EXERCISE - Copy every entry exactly as it stands, though any image it holds should stay out of the copy.

Data records
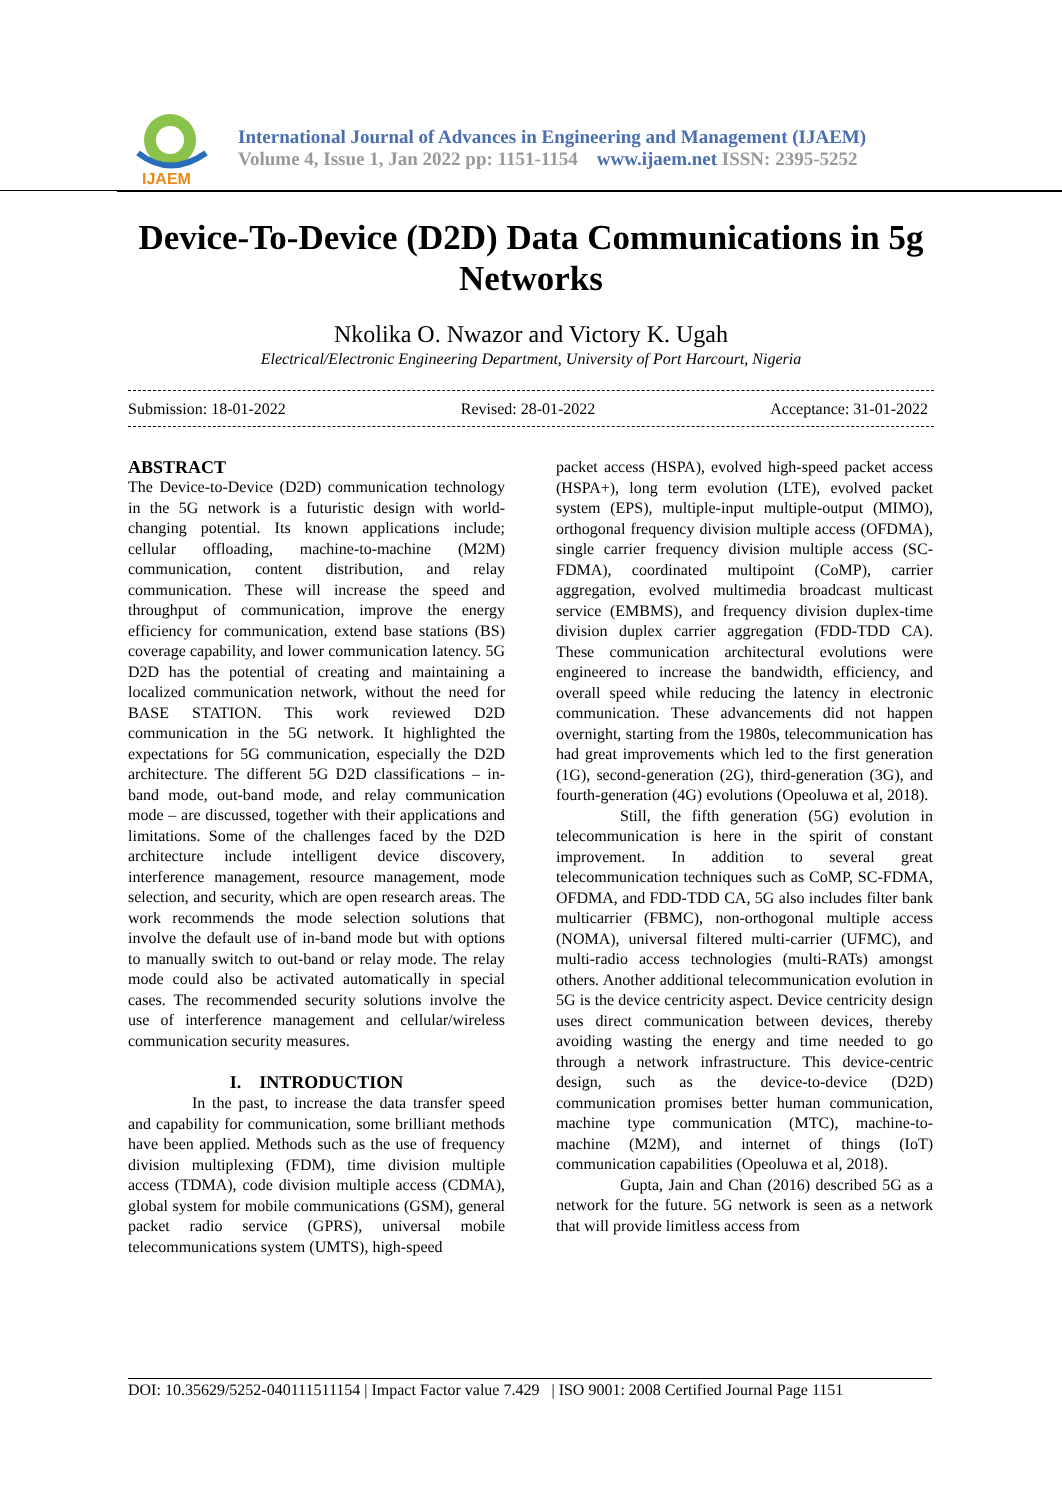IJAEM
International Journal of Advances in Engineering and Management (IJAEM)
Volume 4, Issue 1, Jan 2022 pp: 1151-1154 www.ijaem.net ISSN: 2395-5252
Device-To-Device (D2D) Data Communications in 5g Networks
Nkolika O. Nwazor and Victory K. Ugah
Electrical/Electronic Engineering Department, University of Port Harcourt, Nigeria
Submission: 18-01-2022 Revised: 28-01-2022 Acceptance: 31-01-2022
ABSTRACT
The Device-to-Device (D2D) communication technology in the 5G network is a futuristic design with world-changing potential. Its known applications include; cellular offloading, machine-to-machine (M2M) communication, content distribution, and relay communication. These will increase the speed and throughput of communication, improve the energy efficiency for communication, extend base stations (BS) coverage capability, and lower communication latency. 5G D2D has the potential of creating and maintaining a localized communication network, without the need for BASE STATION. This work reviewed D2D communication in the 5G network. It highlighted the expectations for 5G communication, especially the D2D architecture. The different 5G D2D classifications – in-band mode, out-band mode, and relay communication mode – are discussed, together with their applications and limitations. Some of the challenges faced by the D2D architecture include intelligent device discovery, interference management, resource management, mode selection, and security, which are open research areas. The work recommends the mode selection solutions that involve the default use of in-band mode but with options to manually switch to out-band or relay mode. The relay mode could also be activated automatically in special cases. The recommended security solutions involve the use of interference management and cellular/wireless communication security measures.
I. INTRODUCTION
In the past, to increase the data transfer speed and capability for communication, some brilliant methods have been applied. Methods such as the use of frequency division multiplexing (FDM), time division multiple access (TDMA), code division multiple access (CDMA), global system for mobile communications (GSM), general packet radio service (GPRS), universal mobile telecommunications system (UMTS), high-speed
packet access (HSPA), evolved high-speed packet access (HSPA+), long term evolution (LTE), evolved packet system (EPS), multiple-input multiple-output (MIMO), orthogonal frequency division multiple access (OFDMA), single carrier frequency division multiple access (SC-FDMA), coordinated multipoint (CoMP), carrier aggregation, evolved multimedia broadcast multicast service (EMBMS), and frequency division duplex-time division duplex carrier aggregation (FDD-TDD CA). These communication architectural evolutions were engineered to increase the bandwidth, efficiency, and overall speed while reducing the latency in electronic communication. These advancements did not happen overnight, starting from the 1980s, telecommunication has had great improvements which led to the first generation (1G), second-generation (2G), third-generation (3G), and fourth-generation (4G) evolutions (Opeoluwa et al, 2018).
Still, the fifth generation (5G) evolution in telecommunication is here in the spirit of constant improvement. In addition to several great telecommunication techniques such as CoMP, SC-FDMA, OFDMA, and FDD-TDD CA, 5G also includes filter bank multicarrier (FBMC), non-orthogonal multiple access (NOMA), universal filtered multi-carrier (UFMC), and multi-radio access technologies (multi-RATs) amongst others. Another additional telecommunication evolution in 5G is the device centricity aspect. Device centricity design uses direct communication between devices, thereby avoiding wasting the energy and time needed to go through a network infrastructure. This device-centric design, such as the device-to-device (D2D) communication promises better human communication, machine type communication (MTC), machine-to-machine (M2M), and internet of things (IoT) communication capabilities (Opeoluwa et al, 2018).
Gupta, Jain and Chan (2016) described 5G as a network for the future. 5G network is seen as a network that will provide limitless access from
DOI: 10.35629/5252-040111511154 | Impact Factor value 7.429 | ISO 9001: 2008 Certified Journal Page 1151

SOLUTION FOR THIS EXERCISE -
IJAEM
International Journal of Advances in Engineering and Management (IJAEM)
Volume 4, Issue 1, Jan 2022 pp: 1151-1154 www.ijaem.net ISSN: 2395-5252
Device-To-Device (D2D) Data Communications in 5g Networks
Nkolika O. Nwazor and Victory K. Ugah
Electrical/Electronic Engineering Department, University of Port Harcourt, Nigeria
Submission: 18-01-2022 Revised: 28-01-2022 Acceptance: 31-01-2022
ABSTRACT
The Device-to-Device (D2D) communication technology in the 5G network is a futuristic design with world-changing potential. Its known applications include; cellular offloading, machine-to-machine (M2M) communication, content distribution, and relay communication. These will increase the speed and throughput of communication, improve the energy efficiency for communication, extend base stations (BS) coverage capability, and lower communication latency. 5G D2D has the potential of creating and maintaining a localized communication network, without the need for BASE STATION. This work reviewed D2D communication in the 5G network. It highlighted the expectations for 5G communication, especially the D2D architecture. The different 5G D2D classifications – in-band mode, out-band mode, and relay communication mode – are discussed, together with their applications and limitations. Some of the challenges faced by the D2D architecture include intelligent device discovery, interference management, resource management, mode selection, and security, which are open research areas. The work recommends the mode selection solutions that involve the default use of in-band mode but with options to manually switch to out-band or relay mode. The relay mode could also be activated automatically in special cases. The recommended security solutions involve the use of interference management and cellular/wireless communication security measures.
I. INTRODUCTION
In the past, to increase the data transfer speed and capability for communication, some brilliant methods have been applied. Methods such as the use of frequency division multiplexing (FDM), time division multiple access (TDMA), code division multiple access (CDMA), global system for mobile communications (GSM), general packet radio service (GPRS), universal mobile telecommunications system (UMTS), high-speed
packet access (HSPA), evolved high-speed packet access (HSPA+), long term evolution (LTE), evolved packet system (EPS), multiple-input multiple-output (MIMO), orthogonal frequency division multiple access (OFDMA), single carrier frequency division multiple access (SC-FDMA), coordinated multipoint (CoMP), carrier aggregation, evolved multimedia broadcast multicast service (EMBMS), and frequency division duplex-time division duplex carrier aggregation (FDD-TDD CA). These communication architectural evolutions were engineered to increase the bandwidth, efficiency, and overall speed while reducing the latency in electronic communication. These advancements did not happen overnight, starting from the 1980s, telecommunication has had great improvements which led to the first generation (1G), second-generation (2G), third-generation (3G), and fourth-generation (4G) evolutions (Opeoluwa et al, 2018).
Still, the fifth generation (5G) evolution in telecommunication is here in the spirit of constant improvement. In addition to several great telecommunication techniques such as CoMP, SC-FDMA, OFDMA, and FDD-TDD CA, 5G also includes filter bank multicarrier (FBMC), non-orthogonal multiple access (NOMA), universal filtered multi-carrier (UFMC), and multi-radio access technologies (multi-RATs) amongst others. Another additional telecommunication evolution in 5G is the device centricity aspect. Device centricity design uses direct communication between devices, thereby avoiding wasting the energy and time needed to go through a network infrastructure. This device-centric design, such as the device-to-device (D2D) communication promises better human communication, machine type communication (MTC), machine-to-machine (M2M), and internet of things (IoT) communication capabilities (Opeoluwa et al, 2018).
Gupta, Jain and Chan (2016) described 5G as a network for the future. 5G network is seen as a network that will provide limitless access from
DOI: 10.35629/5252-040111511154 | Impact Factor value 7.429 | ISO 9001: 2008 Certified Journal Page 1151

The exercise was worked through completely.